> _Exercise requirements_: Within the entries below, the lines from the one with "Снуп в Перми" through the one with "снуп 45 мкг/доза 150 доз спрей назальный" are to be set down exactly, both ends kept.

> _Provided data_:
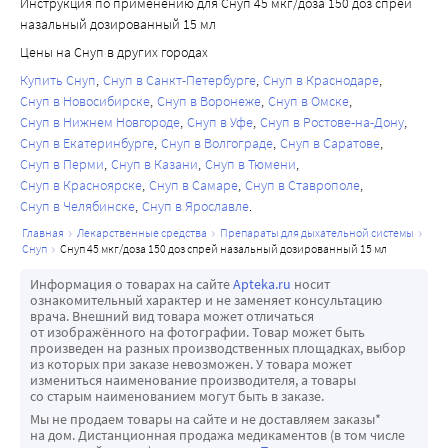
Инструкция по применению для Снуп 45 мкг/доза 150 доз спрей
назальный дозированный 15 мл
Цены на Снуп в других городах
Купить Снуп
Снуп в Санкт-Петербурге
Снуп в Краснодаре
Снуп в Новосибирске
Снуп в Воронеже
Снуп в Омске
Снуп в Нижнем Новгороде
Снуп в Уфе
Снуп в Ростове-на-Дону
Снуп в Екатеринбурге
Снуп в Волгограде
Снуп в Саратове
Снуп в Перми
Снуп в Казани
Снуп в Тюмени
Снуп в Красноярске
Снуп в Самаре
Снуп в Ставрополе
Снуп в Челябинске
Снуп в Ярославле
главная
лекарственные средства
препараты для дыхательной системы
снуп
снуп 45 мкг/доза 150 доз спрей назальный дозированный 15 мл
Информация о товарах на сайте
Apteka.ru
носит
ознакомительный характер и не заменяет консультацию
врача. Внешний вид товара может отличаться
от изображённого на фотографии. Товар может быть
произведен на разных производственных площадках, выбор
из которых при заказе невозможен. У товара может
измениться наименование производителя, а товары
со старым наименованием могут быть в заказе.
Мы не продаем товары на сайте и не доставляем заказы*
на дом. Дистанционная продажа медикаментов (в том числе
...
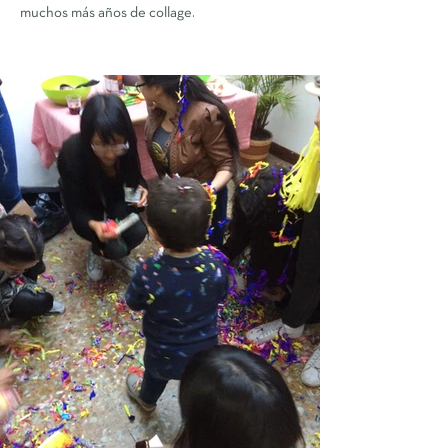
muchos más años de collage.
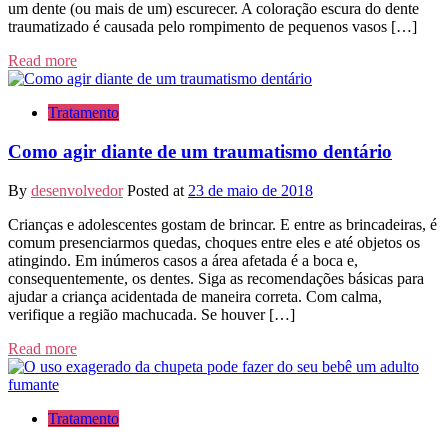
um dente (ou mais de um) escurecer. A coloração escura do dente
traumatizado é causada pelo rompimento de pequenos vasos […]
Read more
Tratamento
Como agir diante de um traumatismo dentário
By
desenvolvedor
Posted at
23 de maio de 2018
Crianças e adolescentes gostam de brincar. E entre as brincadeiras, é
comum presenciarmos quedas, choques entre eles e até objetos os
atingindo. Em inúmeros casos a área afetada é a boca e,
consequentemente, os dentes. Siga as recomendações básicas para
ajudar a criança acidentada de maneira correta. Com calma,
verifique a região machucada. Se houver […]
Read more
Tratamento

> _Solution_:
Снуп в Перми
Снуп в Казани
Снуп в Тюмени
Снуп в Красноярске
Снуп в Самаре
Снуп в Ставрополе
Снуп в Челябинске
Снуп в Ярославле
главная
лекарственные средства
препараты для дыхательной системы
снуп
снуп 45 мкг/доза 150 доз спрей назальный дозированный 15 мл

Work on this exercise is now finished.